“After The End, Act I”, is a disappointing film, to say the least. I’d like to say that this is D. Ryan Mowry’s firsts film, and chalk up the terrible cinematography and writing to inexperience, but I can’t. Mowry has made several previous independent films through his company Sneuwbal Films, “After The End, Act I”, being the most recent. 30 minutes is a terribly awkward length for a short film to begin with, and with the lack of budget, the bad sound, and the terribly amateur directing, it’s more awkward yet.
“After The End, Act I”, is apparently the first of several Acts set in the not-too-distant future when nuclear holocaust has turned everyone into zombies, except for a few pot smoking slackers living out in a Pennsylvania wasteland. Intending to pay homage to an already beaten to death idea of Romero’s Living Dead out in Pittsburgh, Mowry actually sets the film in the decidedly un-Pennsylvania-like Arizona, where desert cacti and sand let us know we are definitely not shooting on location. The beginning credits open with stock footage of H-bombs and nuclear holocaust of a level of professi0onalism not to be repeated ever again in the film. The music and the opening credits insinuate a much more professional film than what was actually created. Like so many independent filmmakers, the music and the graphics on the credits take precedent over the actual script and filmmaking itself, not only cheating the viewers but providing a stunning good/not good contrast between credits and story that is unforgivable. Mowry’s characters are shallow and hopelessly underwritten people who are not affected by the total destruction of the universe. They sit around all day and smoke pot. This is not a film about survival or about human relationships; it’s a film about pot smokers smoking too much pot. The world happens to be dead all around them. While the idea has merit as a joke, it’s not much to base over half an hour of footage on, let alone subsequent sequels and Acts. The film wants to cause laughter and inspire cult fans, but can never get over how funny it thinks it, and it never gets remotely serious enough to inspire real care on the part of the viewer.

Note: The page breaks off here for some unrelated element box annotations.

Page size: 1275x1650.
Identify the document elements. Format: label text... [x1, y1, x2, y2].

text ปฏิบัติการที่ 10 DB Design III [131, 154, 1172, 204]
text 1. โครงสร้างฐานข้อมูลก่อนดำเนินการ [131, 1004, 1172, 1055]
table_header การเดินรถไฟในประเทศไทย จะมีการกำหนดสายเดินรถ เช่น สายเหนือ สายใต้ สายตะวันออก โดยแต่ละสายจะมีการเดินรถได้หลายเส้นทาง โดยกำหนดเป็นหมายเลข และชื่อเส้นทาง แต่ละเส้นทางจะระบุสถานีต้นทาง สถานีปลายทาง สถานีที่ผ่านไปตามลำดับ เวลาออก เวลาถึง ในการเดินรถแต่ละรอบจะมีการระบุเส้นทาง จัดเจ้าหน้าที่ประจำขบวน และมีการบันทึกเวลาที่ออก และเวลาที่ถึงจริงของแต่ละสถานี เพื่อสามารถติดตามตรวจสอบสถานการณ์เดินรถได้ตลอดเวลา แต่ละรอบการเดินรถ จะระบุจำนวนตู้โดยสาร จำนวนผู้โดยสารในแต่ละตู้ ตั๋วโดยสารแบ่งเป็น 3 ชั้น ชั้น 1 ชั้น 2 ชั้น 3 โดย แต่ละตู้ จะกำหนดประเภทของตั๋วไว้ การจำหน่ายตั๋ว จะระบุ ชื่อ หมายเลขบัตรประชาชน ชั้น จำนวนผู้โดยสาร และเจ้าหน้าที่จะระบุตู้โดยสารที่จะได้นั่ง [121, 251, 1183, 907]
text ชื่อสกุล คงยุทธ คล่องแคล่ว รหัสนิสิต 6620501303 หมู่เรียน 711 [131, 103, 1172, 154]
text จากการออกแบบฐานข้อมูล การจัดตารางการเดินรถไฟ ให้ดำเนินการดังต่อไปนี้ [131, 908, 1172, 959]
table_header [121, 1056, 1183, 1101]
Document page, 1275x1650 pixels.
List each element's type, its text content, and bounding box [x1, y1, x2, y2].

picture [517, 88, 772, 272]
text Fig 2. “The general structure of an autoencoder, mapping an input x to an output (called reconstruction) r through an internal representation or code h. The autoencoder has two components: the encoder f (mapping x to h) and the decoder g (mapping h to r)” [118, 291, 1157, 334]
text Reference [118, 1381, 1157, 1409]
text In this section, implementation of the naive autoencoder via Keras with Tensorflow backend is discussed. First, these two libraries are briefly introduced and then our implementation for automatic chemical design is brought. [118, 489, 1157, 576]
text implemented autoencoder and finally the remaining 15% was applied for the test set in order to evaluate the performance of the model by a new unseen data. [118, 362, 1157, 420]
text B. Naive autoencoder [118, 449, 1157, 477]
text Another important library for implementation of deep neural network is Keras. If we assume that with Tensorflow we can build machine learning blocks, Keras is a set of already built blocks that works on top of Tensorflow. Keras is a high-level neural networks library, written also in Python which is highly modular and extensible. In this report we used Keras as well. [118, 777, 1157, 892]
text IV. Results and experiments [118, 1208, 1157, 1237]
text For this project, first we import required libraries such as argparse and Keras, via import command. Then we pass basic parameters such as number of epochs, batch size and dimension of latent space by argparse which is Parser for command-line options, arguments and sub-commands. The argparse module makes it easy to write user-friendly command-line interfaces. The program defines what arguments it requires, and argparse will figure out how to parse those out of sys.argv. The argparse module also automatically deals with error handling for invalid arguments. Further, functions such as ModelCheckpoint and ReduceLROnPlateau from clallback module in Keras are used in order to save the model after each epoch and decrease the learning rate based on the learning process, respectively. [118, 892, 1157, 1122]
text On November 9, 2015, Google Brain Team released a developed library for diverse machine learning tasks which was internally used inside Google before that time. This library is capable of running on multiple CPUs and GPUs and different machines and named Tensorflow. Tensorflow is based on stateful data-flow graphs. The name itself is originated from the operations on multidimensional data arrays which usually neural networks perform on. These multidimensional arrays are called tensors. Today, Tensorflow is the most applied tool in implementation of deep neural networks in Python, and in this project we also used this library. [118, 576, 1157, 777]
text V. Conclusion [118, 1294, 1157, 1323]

Words that describe “After The End, Act I”: unintentionally ridiculous, badly filmed, and insultingly condescending in its attitude towards horror fans; yes, we do like zombies, yes, we do like Romero. That’s not enough to make you a filmmaker. Films require talent, planning, and care, and that’s something “After the End” just doesn’t have.
The Trailers and Teasers for the second and third acts that follow the initial footage is just as badly made. More like a teaser for a company that wants to get their film financed, so they made a short, “After The End” packages itself as a real movie. It’s not. Not only does this film not warrant any further acts, it doesn’t belong in a video store or on a shelf with other movies made by fans-turned-filmmakers.